Virtually a record album as theatrical feature film, Calle 54 desires nothing more than to present such notable musicians as Chucho Valdes, Paquito D'Rivera, and the late Chico O'Farrill and Tito Puente in the best possible performance light.

Unlike the marvelous Buena Vista Social Club, to which Calle 54 has to be compared, this film spends little time on personal backgrounds, cultural significance or homegrown ambiance.

For better or worse, Calle 54 is almost totally about the music. And since the music is so magnificent, that's usually "for the better."

Fernando Trueba, the Spanish director of the Oscar-winning Belle Epoque, takes us on a musical journey through Miami, Havana, Brazil, the Bronx and Andalusia, Ala., exploring Latin jazz, especially as played eveyrwhere today by the great Latin and Caribbean diaspora.

But the vast majority of Trueba's footage is elegantly shot in a marvelously lit recording studio on New York's 54th Street. (Calle 54 means 54th Street.)

Trueba serves the music by presenting it in the most meticulous manner possible; capturing 12 rare performances by legends of Afro-Cuban and other Latin jazz forms, and giving them individual, beautifully lit, pastel color schemes.

Highlights include a searing "New Arrival," one of the last recorded performances by timbales master Tito Puente. Was it coincidence that the white-haired legend is dressed all in white, and shot, like an angel, against a white background?

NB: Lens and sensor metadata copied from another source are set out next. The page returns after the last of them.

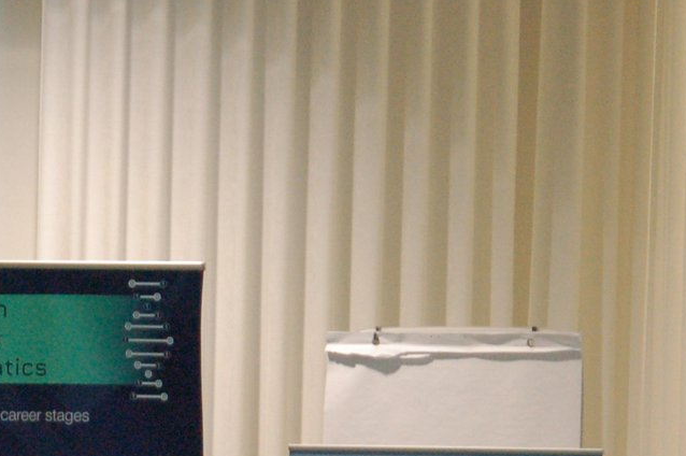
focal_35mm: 235
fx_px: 4473
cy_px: 637
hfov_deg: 8.7
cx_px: -67
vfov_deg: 5.8
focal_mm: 50
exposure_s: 1/125
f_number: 2.8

The emotional highlight, though, is the first meeting in many years of pianists Chucho Valdes and his father, Bebo Valdes, as they play a remarkable keyboard duet of "La Comparasa."

Though Latin music has become all the rage, with stardom coming to young performers of widely varying talent, the performers in Calle 54 are the real deal.

And they couldn't ask for a more appealing showcase than this vibrant, colorful film.